Preacher (9/8c, AMC): Is Jesse Cutler (Dominic Cooper) looking for God in all the wrong places? It sure looks that way as he visits one sordid jazz club after another in New Orleans, while Tulip (Ruth Negga) frets that her return to the city will expose one of her darkest secrets. Jesse might be sympathetic to her needs if he weren’t so busy tangling with a sinister gang of Men in White, apparently part of a “super-secret crypto-religious fascist organization with designs on total world domination.” As one does. And in case you’d been wondering where in the literal Hell poor Eugene (Ian Colletti) had disappeared to, we get a taste of his current situation, while reliving the incident that gave him his a—-face.

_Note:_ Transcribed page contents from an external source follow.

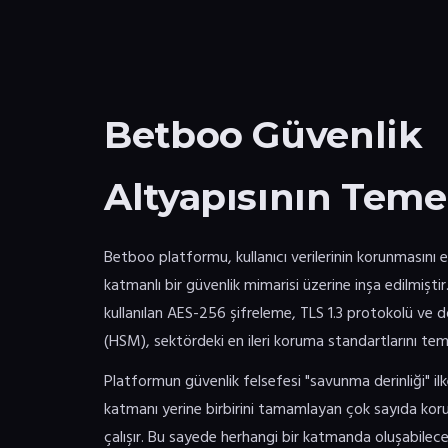
Betboo Güvenlik
Altyapısının Temel
Betboo platformu, kullanıcı verilerinin korunmasını
katmanlı bir güvenlik mimarisi üzerine inşa edilmiştir.
kullanılan AES-256 şifreleme, TLS 1.3 protokolü ve 
(HSM), sektördeki en ileri koruma standartlarını tems
Platformun güvenlik felsefesi "savunma derinliği" ilk
katmanı yerine birbirini tamamlayan çok sayıda ko
çalışır. Bu sayede herhangi bir katmanda oluşabilec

Inside Monday TV: In a repeat of the one of last season’s more uproarious episodes of CBS’s Mom (9/8c), the AA gang—Christy (Anna Faris), Bonnie (Allison Janney), Jill (Jaime Pressly) and Wendy (Beth Hall)—accidentally get high when pilfering cookies from Adam (William Fichtner), unaware they’re laced with pot. What will Marjorie (Mimi Kennedy) think? … PBS’s POV(10/9c, check local listings at pbs.org) returns to the tragedy of the Syrian conflict in the documentary film The War Show. The uprising against the Assad regime, and subsequent violent crackdown, is seen from the perspective of radio DJ/activist Obaidah Zytoon, the film’s co-director and narrator, as she and her friends join the protest, at first with hope and eventually with despair.